Opera: Stephen Costello and Ailyn Pérez's Matrimonial Duets
- ️@VanityFair
- ️Fri May 18 2012
In Hollywood it may be fashionable—even desirable—for stars to get hitched. Not so in the world of opera, where singing schedules can play havoc with marital bliss. However, at least one vocally gifted couple is making it work onstage and off. Stephen Costello and Ailyn Pérez—husband and wife, tenor and soprano—seem to be a match made in verismo heaven. They are the only couple to have both won the annual Richard Tucker Award to an American opera singer on the threshold of a major career—he in 2009, she this year. They met as students at Philadelphia’s Academy of Vocal Arts, and since their marriage, in 2008, their careers have taken off independently and as a duo.

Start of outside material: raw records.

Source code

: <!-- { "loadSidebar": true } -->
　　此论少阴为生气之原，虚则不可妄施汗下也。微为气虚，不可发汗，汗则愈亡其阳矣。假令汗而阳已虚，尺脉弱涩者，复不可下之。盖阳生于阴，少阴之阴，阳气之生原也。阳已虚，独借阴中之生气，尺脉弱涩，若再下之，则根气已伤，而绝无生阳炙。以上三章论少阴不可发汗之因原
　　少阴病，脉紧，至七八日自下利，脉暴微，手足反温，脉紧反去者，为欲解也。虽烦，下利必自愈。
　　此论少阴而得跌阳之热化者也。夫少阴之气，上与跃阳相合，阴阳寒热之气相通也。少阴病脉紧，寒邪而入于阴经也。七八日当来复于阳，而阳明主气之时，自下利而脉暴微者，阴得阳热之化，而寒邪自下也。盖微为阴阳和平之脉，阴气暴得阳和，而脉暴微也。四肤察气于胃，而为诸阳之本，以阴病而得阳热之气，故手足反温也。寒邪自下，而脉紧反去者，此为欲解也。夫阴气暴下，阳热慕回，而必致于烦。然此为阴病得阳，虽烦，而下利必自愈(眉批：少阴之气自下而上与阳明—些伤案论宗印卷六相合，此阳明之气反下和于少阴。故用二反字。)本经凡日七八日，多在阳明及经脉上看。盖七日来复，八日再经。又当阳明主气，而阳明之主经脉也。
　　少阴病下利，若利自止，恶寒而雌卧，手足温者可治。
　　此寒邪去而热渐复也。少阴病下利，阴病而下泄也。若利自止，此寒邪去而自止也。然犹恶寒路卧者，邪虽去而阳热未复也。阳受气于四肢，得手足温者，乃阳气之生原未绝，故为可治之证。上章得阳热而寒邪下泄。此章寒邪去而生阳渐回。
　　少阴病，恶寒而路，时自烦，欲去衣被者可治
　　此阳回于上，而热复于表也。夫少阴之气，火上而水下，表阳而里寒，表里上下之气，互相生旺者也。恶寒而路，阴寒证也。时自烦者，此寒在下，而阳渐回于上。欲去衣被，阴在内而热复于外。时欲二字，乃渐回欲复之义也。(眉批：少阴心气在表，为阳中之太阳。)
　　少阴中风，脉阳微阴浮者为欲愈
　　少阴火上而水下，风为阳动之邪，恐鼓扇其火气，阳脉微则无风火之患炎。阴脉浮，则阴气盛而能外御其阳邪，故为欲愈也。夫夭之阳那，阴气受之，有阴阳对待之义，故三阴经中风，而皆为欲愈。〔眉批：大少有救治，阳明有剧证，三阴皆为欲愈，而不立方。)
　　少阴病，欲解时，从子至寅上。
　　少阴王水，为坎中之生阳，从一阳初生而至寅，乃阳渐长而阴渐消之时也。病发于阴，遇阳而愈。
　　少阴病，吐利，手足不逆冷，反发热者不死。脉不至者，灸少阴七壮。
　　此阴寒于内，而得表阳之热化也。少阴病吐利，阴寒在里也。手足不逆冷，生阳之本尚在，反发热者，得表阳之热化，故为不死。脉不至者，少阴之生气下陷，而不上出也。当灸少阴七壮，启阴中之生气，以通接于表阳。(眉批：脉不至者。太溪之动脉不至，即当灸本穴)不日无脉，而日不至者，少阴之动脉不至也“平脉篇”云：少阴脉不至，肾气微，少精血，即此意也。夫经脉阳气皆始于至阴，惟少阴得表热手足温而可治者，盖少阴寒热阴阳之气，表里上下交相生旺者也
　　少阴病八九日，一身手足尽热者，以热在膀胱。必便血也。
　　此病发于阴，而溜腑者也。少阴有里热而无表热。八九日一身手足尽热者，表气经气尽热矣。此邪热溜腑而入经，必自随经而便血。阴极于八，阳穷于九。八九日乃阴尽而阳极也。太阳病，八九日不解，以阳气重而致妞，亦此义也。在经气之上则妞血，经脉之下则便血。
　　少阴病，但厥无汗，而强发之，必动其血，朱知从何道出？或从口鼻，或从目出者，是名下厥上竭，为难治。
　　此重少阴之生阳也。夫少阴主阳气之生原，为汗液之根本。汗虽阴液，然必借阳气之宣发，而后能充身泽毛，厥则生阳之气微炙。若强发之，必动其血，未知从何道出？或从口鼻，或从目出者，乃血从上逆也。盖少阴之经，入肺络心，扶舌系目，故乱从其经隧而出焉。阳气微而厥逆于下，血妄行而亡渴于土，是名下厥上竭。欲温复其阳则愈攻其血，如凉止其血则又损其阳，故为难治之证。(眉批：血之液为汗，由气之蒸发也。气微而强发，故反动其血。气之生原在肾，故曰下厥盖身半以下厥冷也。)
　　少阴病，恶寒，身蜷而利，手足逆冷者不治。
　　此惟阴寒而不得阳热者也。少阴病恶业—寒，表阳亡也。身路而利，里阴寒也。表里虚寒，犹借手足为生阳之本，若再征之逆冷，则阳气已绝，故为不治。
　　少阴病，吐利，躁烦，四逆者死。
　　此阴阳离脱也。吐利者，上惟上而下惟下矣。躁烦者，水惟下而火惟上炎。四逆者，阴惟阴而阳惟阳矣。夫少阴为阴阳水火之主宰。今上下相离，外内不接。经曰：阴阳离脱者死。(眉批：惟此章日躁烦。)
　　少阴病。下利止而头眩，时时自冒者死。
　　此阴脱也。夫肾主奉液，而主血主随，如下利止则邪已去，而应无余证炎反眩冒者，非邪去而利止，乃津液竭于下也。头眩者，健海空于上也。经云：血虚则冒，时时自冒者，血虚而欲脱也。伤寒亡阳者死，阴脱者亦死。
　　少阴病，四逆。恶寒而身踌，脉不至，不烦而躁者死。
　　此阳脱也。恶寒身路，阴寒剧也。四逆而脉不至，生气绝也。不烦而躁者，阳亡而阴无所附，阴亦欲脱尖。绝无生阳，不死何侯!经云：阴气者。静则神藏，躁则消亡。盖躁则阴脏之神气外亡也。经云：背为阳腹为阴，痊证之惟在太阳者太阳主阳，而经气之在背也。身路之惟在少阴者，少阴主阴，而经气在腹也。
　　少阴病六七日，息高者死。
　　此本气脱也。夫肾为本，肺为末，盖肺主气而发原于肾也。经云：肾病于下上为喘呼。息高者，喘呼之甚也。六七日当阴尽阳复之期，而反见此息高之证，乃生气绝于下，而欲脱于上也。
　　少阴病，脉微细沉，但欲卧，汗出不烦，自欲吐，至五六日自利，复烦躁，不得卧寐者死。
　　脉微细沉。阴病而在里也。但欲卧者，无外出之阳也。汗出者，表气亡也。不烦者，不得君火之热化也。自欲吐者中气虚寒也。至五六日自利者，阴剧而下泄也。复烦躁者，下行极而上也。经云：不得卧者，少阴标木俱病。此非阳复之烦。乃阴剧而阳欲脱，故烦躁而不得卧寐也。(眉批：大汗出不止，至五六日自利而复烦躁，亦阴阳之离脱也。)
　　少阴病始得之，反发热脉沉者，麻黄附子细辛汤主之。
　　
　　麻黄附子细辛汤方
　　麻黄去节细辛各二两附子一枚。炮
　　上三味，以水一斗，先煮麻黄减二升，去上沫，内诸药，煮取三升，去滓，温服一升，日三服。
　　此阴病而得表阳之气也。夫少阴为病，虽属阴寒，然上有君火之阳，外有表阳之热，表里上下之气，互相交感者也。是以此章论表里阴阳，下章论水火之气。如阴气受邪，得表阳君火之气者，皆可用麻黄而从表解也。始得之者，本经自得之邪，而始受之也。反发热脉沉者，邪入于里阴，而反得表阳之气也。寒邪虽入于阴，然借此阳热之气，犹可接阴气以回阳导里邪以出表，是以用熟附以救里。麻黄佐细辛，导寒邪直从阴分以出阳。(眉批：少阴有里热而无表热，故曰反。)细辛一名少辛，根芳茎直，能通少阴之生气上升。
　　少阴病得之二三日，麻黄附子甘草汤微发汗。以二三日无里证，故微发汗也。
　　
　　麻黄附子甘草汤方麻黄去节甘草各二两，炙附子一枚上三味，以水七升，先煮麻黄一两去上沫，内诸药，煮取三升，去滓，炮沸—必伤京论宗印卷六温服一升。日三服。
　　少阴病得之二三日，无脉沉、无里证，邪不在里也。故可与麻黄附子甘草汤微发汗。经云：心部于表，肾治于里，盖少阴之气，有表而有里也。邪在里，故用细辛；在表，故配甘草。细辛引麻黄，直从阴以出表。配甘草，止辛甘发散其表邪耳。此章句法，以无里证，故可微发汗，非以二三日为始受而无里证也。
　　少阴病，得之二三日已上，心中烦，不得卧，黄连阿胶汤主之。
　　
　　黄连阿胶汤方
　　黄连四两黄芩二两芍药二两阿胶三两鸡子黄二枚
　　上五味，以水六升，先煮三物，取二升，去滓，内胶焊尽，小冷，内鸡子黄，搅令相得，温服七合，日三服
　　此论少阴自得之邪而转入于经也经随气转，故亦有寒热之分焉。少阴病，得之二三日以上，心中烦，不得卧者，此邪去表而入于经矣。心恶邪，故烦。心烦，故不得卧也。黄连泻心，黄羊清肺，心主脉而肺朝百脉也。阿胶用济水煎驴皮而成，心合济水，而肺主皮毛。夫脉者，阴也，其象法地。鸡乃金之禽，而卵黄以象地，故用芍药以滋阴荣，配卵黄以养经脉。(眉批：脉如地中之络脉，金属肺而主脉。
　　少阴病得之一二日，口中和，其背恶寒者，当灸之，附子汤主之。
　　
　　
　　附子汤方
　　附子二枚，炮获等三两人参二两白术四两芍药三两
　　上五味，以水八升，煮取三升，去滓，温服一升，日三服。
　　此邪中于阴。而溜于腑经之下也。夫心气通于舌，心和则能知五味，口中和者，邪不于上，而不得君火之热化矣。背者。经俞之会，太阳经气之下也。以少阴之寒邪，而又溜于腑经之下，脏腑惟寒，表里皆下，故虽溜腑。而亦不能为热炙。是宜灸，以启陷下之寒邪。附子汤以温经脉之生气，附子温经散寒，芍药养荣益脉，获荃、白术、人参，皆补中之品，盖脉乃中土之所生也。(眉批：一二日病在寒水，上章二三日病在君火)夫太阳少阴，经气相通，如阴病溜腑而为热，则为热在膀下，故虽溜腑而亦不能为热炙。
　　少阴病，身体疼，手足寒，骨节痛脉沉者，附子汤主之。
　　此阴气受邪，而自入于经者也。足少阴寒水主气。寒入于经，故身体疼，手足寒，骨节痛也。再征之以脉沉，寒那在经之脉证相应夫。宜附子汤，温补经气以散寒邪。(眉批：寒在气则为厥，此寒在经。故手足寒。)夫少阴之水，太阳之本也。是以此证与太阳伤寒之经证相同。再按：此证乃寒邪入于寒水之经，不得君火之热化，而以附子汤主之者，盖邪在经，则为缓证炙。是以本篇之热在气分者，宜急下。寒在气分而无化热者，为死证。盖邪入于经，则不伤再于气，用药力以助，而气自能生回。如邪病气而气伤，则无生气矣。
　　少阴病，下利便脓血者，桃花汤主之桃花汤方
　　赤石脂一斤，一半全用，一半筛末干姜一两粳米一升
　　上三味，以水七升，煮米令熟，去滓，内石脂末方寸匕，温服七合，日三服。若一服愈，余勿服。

Costello opened this Metropolitan Opera season opposite Anna Netrebko in Anna Bolena as Pérez was finishing a run as Marguerite in Faust at the Santa Fe Opera. Yet they seem destined to be cast together, most recently in La Traviata at the Royal Opera in January. “When there’s a married couple onstage, people expect the love duets to be even more fiery,” says Pérez. And there’s more passion to come this year—La Bohème at the L.A. Opera in May, Mascagni’s L’Amico Fritz in Moscow, and another La Traviata, in Cincinnati. Outside the opera house, the pair couldn’t be more down to earth about the challenges of being diva and divo under one roof. They have a house in Chattanooga, Tennessee, but, as Costello says, “we don’t practice at home. It’s very dangerous to do that, because we have very different ideas about how something is supposed to go.”